_EXERCISE PROMPT:_ Each line below that carries the string "datasets" must appear in the answer.

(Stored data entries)
*** Begin section ***

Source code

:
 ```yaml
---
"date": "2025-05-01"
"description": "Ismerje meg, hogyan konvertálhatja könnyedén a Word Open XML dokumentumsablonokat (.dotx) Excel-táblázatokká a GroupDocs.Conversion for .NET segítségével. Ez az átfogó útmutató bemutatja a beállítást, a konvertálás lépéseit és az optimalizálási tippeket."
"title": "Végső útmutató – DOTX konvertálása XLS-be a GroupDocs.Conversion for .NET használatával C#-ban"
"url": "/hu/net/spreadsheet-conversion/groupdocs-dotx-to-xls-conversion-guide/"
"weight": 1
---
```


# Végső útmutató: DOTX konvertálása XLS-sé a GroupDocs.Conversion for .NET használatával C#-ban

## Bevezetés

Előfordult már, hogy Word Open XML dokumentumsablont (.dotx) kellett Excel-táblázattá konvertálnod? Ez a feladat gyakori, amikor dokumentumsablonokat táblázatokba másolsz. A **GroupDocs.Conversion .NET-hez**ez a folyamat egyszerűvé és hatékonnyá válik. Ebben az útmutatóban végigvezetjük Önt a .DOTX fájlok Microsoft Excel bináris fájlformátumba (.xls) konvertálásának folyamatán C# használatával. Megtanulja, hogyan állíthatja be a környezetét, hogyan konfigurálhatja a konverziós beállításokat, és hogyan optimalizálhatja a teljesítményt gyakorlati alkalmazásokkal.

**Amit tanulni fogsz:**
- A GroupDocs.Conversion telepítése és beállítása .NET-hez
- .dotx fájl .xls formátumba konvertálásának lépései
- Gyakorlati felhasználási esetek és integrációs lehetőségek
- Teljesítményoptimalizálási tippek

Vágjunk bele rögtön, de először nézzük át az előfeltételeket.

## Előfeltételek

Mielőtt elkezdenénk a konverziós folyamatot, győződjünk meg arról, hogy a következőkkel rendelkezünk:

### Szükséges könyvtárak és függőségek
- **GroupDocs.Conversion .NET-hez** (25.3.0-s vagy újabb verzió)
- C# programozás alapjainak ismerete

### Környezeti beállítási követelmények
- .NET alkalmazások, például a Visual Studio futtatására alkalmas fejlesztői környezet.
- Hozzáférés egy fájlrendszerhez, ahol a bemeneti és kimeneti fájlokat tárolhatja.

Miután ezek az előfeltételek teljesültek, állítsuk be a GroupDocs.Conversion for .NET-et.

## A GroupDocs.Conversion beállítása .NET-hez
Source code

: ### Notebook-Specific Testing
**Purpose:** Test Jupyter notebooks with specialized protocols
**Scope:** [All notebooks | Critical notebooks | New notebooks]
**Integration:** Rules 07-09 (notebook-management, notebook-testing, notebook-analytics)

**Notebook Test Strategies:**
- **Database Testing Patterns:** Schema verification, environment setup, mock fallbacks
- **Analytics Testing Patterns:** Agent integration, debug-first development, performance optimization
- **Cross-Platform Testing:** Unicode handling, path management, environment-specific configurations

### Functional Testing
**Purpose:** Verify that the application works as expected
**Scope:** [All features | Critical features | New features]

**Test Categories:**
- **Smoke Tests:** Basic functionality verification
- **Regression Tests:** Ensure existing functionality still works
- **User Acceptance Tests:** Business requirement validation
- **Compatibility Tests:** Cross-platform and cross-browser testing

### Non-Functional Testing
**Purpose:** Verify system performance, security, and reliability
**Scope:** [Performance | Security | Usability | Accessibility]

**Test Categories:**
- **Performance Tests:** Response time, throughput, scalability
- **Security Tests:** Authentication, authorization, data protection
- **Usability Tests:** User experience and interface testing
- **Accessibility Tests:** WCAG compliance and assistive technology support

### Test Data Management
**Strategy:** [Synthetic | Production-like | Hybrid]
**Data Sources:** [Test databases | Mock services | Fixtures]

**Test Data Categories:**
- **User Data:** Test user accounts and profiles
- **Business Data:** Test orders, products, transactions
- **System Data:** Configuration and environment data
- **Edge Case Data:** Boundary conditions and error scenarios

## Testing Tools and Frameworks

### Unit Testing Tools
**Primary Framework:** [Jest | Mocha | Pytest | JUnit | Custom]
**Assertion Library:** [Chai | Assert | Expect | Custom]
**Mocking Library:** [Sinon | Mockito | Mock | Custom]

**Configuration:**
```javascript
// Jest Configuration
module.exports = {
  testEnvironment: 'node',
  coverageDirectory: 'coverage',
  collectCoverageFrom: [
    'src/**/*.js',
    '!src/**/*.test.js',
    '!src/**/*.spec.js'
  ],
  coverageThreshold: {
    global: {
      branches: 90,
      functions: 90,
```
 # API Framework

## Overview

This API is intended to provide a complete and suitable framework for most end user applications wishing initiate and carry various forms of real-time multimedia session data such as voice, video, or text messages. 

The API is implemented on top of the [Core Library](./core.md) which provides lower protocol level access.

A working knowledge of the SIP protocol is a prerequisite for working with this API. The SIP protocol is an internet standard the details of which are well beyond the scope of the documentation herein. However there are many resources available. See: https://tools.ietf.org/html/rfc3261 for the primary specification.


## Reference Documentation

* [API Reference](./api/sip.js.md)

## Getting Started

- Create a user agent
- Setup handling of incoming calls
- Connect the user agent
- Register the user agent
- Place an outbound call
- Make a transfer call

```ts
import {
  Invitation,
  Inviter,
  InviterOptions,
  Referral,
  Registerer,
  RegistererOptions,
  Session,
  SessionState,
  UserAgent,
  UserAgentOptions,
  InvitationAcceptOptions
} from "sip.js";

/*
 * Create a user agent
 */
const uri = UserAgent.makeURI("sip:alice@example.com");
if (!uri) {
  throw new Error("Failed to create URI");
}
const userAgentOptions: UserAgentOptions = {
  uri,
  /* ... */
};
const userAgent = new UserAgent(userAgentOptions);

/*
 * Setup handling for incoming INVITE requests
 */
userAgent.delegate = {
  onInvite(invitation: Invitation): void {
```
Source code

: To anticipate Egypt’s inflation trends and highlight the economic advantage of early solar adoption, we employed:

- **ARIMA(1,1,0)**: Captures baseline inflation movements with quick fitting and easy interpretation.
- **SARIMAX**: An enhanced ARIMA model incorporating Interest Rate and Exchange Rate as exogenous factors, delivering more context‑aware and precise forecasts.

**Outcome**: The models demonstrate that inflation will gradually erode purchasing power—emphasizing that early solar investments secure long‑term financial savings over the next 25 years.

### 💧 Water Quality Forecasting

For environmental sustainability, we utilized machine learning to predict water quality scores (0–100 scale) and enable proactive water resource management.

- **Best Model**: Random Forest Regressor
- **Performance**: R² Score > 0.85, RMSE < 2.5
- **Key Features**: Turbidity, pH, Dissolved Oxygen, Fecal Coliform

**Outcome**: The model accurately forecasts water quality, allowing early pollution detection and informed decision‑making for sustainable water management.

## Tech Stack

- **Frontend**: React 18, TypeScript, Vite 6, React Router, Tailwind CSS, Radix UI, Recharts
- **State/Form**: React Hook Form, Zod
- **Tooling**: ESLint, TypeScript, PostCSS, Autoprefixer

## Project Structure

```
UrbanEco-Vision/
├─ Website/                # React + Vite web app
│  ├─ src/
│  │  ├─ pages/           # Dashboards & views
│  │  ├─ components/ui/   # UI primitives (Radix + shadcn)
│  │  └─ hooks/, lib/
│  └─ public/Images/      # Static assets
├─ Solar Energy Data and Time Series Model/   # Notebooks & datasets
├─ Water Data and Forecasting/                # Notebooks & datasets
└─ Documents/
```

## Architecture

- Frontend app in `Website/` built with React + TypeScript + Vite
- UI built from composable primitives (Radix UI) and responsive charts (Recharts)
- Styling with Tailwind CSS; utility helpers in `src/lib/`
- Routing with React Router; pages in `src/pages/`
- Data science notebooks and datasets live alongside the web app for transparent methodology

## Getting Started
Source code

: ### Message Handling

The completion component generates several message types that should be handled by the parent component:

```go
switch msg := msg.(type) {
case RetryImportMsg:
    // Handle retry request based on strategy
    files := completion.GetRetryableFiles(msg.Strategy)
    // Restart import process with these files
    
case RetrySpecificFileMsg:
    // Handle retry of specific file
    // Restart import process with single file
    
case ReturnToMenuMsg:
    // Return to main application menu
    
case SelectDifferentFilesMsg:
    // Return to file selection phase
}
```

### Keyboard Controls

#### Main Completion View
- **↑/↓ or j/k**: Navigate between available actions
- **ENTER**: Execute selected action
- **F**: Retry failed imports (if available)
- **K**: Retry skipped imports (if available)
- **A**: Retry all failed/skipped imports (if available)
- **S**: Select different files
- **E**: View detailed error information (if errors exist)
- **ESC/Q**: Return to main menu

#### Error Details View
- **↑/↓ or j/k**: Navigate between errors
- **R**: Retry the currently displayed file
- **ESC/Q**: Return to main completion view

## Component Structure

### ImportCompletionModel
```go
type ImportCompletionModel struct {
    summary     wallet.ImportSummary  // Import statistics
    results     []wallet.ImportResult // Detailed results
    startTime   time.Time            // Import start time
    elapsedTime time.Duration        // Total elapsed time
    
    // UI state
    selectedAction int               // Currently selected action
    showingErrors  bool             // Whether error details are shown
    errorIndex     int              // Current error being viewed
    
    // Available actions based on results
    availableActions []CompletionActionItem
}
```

*** End section ***

_EXERCISE RESULT:_
├─ Solar Energy Data and Time Series Model/   # Notebooks & datasets
├─ Water Data and Forecasting/                # Notebooks & datasets
- Data science notebooks and datasets live alongside the web app for transparent methodology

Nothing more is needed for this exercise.